Never change your mobile phone number...

... and always have the phone charged and on. Lots of people don't update their records when you send out that mail about your new contact details.

Your work is what gives you satisfaction. It may or may not be what you do in your employment.

Your job is how you earn your money. You earn money now by doing what your current employer wants you to do, you earn money tomorrow by training on new stuff and finding your next job. When there was "full employment", that next job was with the same employer. Now there is a "flexible labour market", that next job might be with your current employer or it might be with another one.

Always keep in touch with your recruitment agents
Always go to every interview: you need the practice and you learn a lot
Keep your on-line CV's updated and consistent

Wednesday 2 September 2009

Body Fat, Weight Loss and All That

I've been reading The Diet Delusion by Gary Taubes, which I commend to you if you want to know anything about diet and nutrition. It prompted me to think over the whole issue of weight loss, diet and exercise properly.

Let's start with the basics. You eat a 300 gram apple. As a result, you now weigh 300 grams more than you did. The only way you will weigh the same as you did before you ate the apple is to lose 300 grams. How do you do that? Well, what goes in has to go out or be stored. The stores are triglyceride molecules in fat cells or additional bone or muscle mass. What goes out is urine, sweat, faeces and moisture in your breath.

How about losing weight by exercising? Say, walking a mile at about four miles an hour. This will burn roughly 100 Calories. The body stores 7,700 Calories in a kilo of (white) body fat. So you have burned up 64 grams of body fat. The catch is, aside from the sweat you dripped onto the pavement or absorbed in your clothes, you haven't lost any weight yet. The body fat has disappeared in a reaction using oxygen and other chemicals to make various waste products: the mass of the waste products equals the mass of the body fat, oxygen and other chemicals. (To many, many decimal places, chemical reactions conserve mass.) Those waste products are still in your body, so you still weigh the same – this is why you never seem to weigh less after a work-out at the gym. You won't lose the weight until you pass water or faeces. What the exercise does is increase the amount of waste material you pass.

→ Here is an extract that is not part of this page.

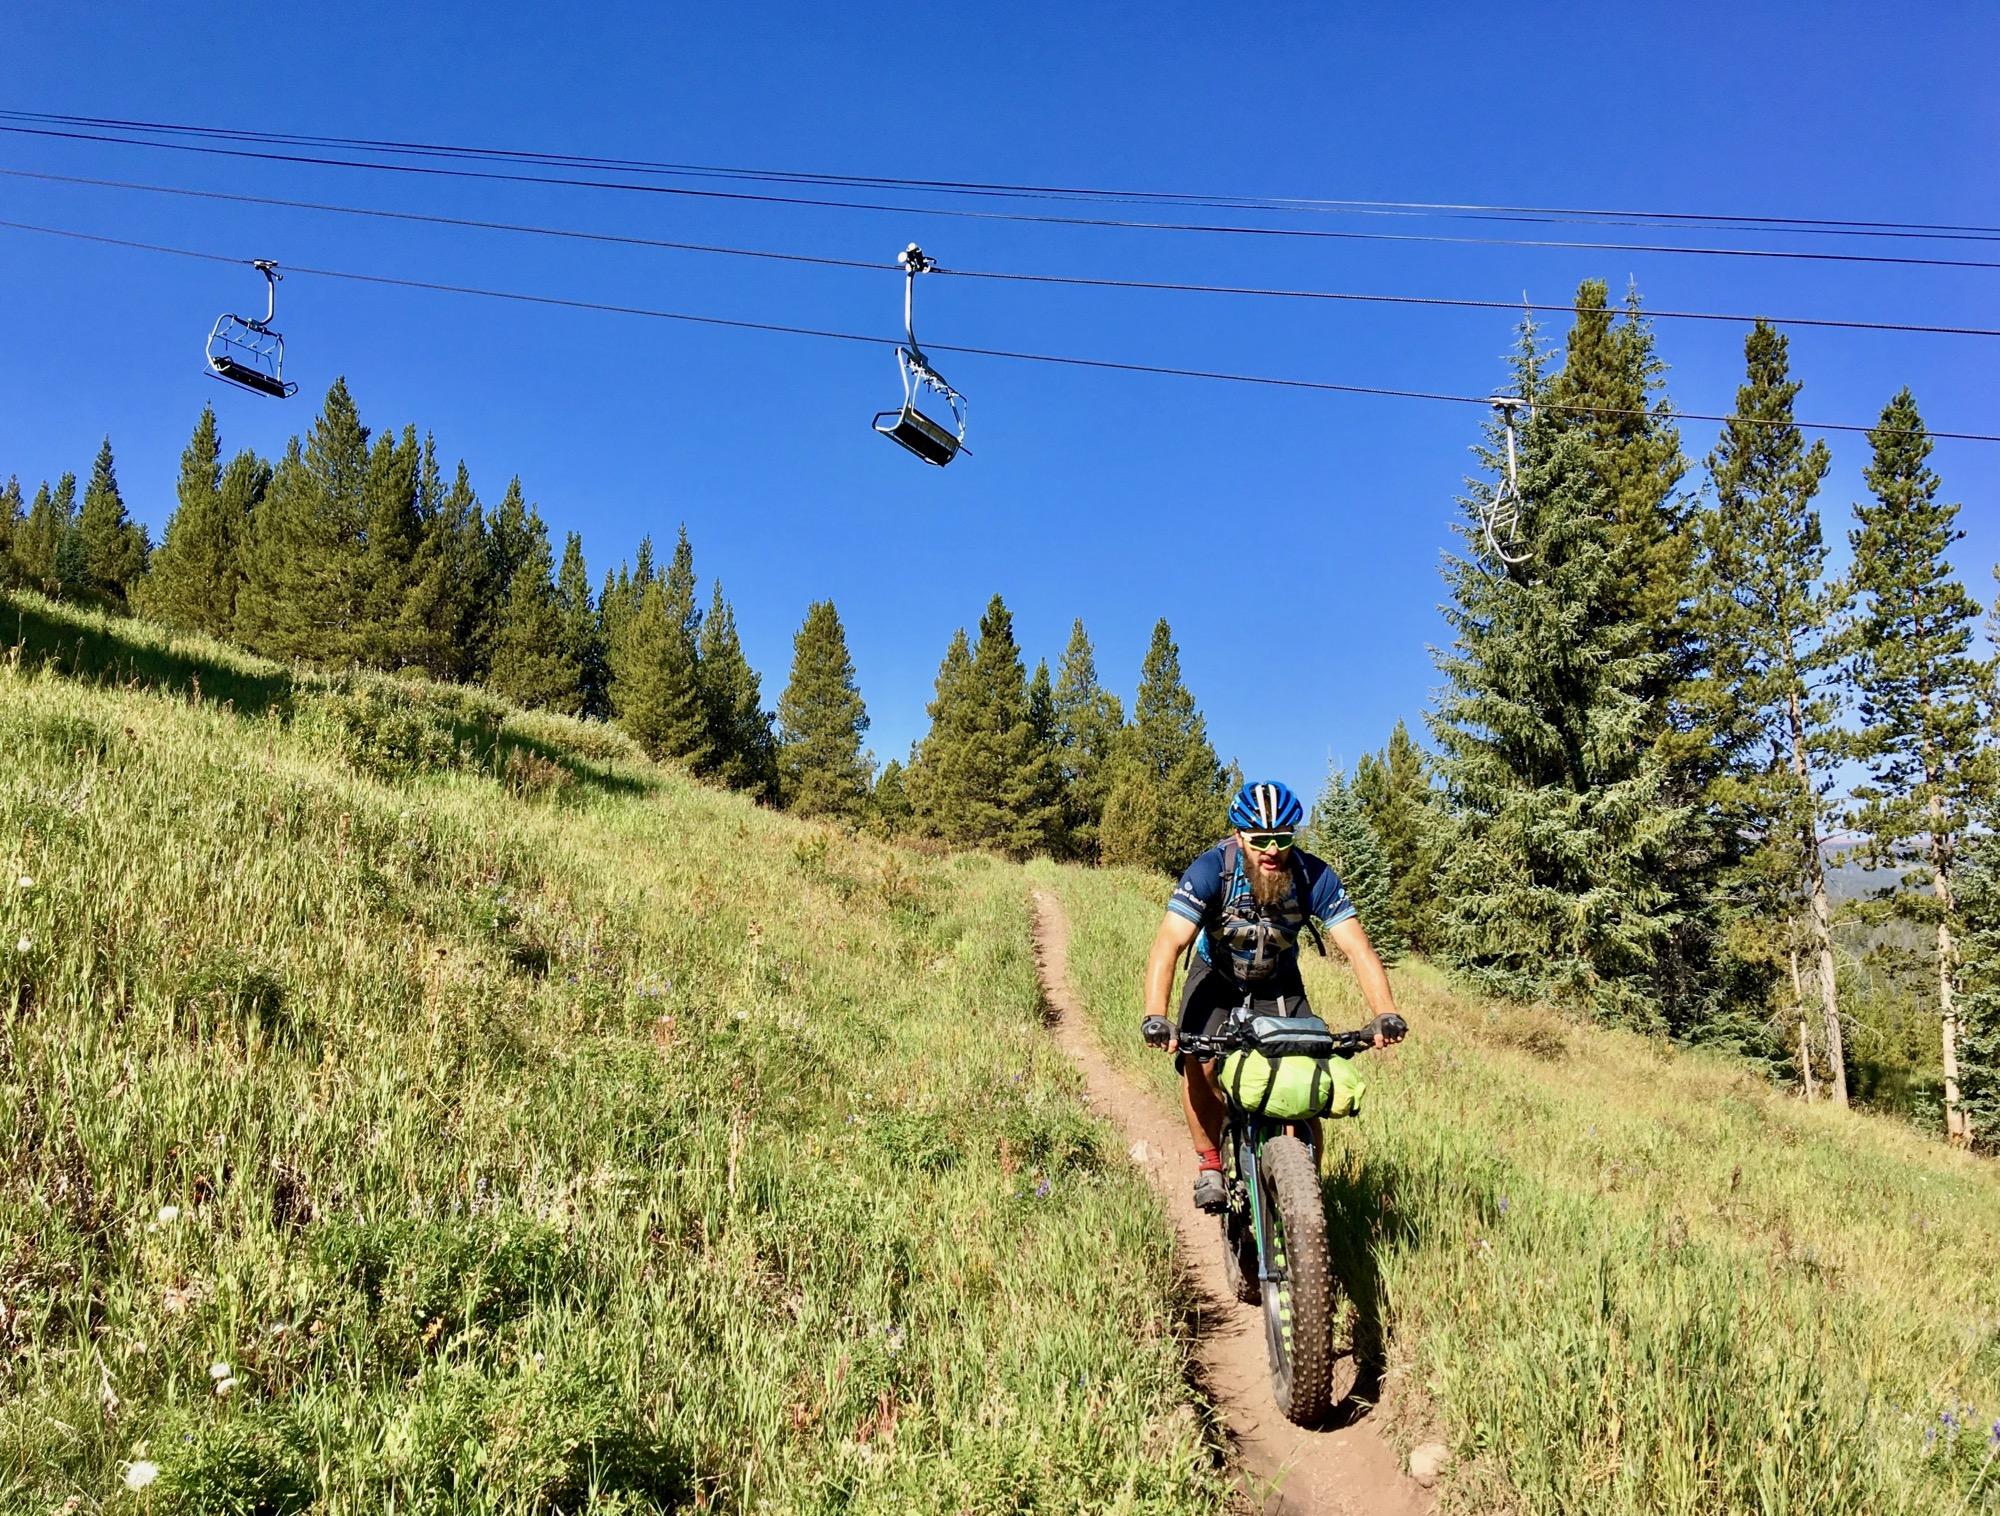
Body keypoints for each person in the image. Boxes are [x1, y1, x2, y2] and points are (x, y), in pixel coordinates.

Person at [1140, 779, 1405, 1211]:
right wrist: (1156, 1014)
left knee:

By 64 grams for a mile-long walk. Unless you are an athlete or an infantryman, you will use very little energy by “exercising”: most of your energy use is in your basal metabolic rate – keeping your core body warm, processing food, re-oxygenating blood, making all those cells to renew your body and other such work. For a man, that's about 2,000 Calories a day. Cut down your food intake to 1500 Calories in the right way, so that you burn body fat and you are losing 300 grams a day, or 2 kilos a week. That's how you lose weight without having a Hollywood trainer and all day to exercise.

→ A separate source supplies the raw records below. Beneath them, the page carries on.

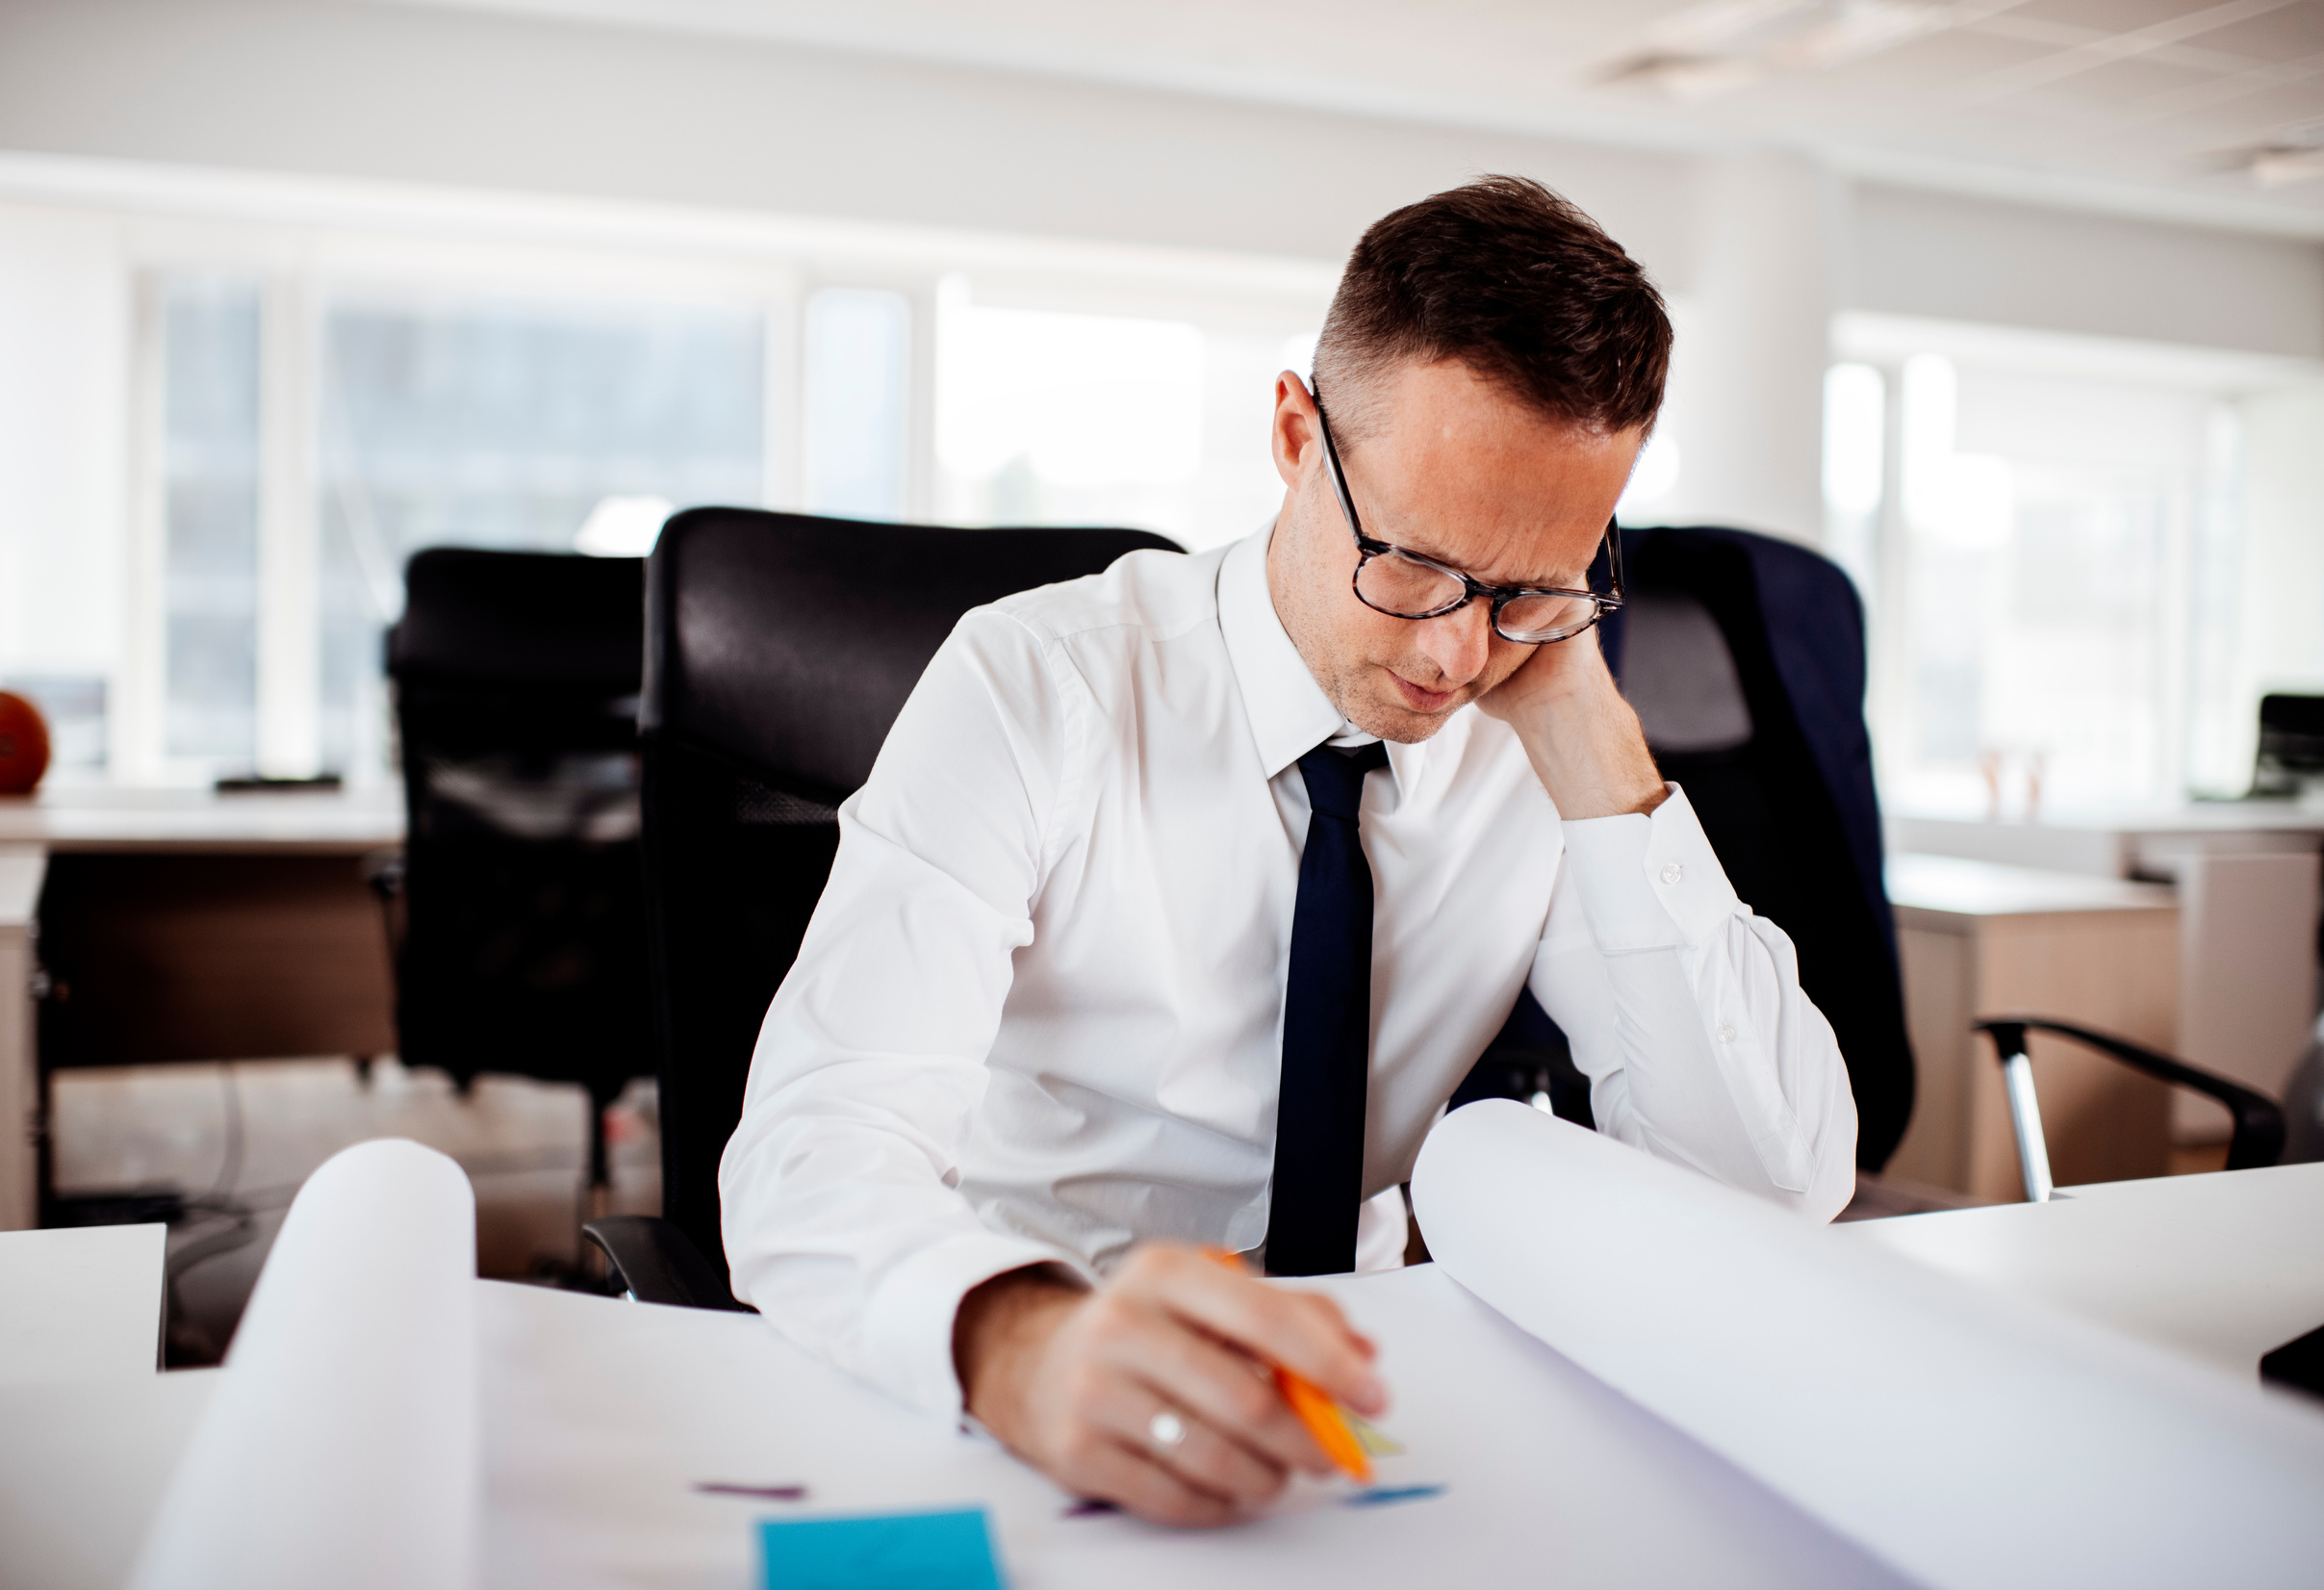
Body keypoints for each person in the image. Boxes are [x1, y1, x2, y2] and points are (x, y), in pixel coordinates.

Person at [722, 175, 1858, 1526]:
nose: (1453, 654)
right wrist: (1013, 1343)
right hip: (1040, 1357)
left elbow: (1771, 1189)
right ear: (1290, 435)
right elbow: (810, 1147)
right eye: (1419, 564)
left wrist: (1583, 722)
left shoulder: (1529, 722)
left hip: (1371, 1396)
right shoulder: (1037, 685)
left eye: (1526, 585)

So how do you make sure you burn the body fat? The answer, Taubes is suggesting, is “carbohydrates drive insulin, insulin drives fat”. Cut down on sugars and starches, your insulin levels go down and your body releases more fat from its cells, which burn up and create more waste products. It also reduces the need for all the water needed to handle carbohydrate-based food processing. A good chunk of weight loss in the early stages of any diet is water being disposed of because it's suddenly become surplus to requirement.

This, at any rate, is how I make sense of what Taubes is saying. I'm trying it right now. The challenge is eating a low (refined-) carbohydrate, low sugar diet while working in an office in central London.